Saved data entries
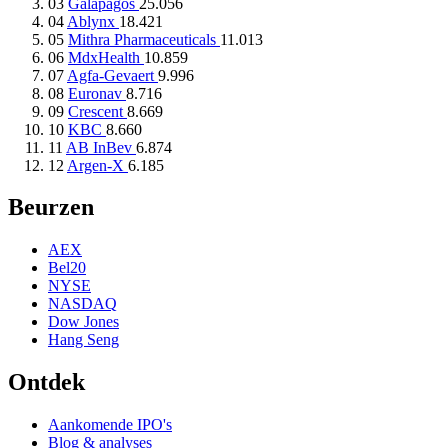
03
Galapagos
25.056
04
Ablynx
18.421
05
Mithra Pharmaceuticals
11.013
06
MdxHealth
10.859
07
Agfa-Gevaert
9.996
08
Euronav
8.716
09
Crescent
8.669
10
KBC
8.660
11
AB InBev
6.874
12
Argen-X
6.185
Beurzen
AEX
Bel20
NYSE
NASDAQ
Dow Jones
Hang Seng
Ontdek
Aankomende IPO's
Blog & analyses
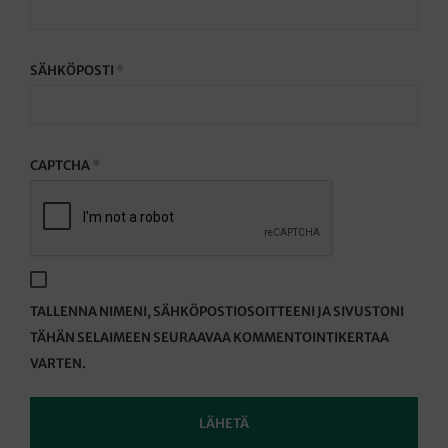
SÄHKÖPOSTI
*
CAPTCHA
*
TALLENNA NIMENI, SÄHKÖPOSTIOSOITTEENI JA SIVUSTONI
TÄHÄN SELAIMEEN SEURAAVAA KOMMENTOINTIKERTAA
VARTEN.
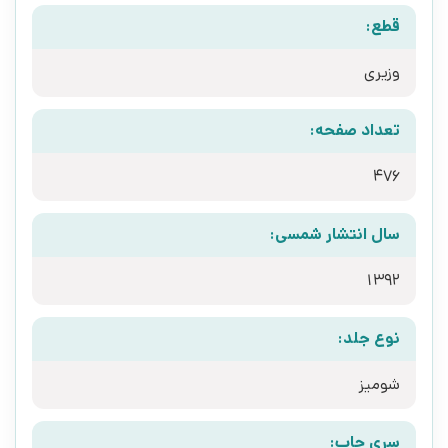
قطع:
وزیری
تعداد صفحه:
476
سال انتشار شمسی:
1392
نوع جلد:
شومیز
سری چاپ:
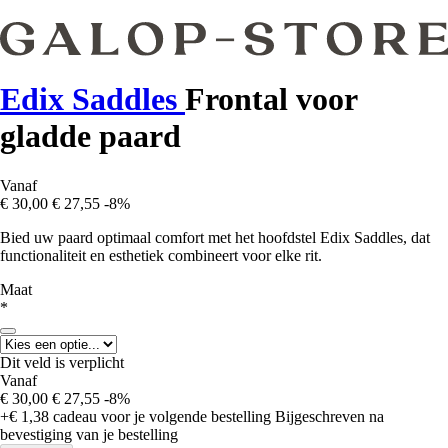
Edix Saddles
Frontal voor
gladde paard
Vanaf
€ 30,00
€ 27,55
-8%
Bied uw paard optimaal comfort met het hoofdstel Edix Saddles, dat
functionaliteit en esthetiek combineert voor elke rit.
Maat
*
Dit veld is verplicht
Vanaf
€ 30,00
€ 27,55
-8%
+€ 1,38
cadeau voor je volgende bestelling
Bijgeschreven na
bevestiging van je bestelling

DIRECTIONS:
Print exactly the lines between the line with "Bied uw paard" and the final line of the records above, both included.

EXERCISE ANSWER:
Bied uw paard optimaal comfort met het hoofdstel Edix Saddles, dat
functionaliteit en esthetiek combineert voor elke rit.
Maat
*
Dit veld is verplicht
Vanaf
€ 30,00
€ 27,55
-8%
+€ 1,38
cadeau voor je volgende bestelling
Bijgeschreven na
bevestiging van je bestelling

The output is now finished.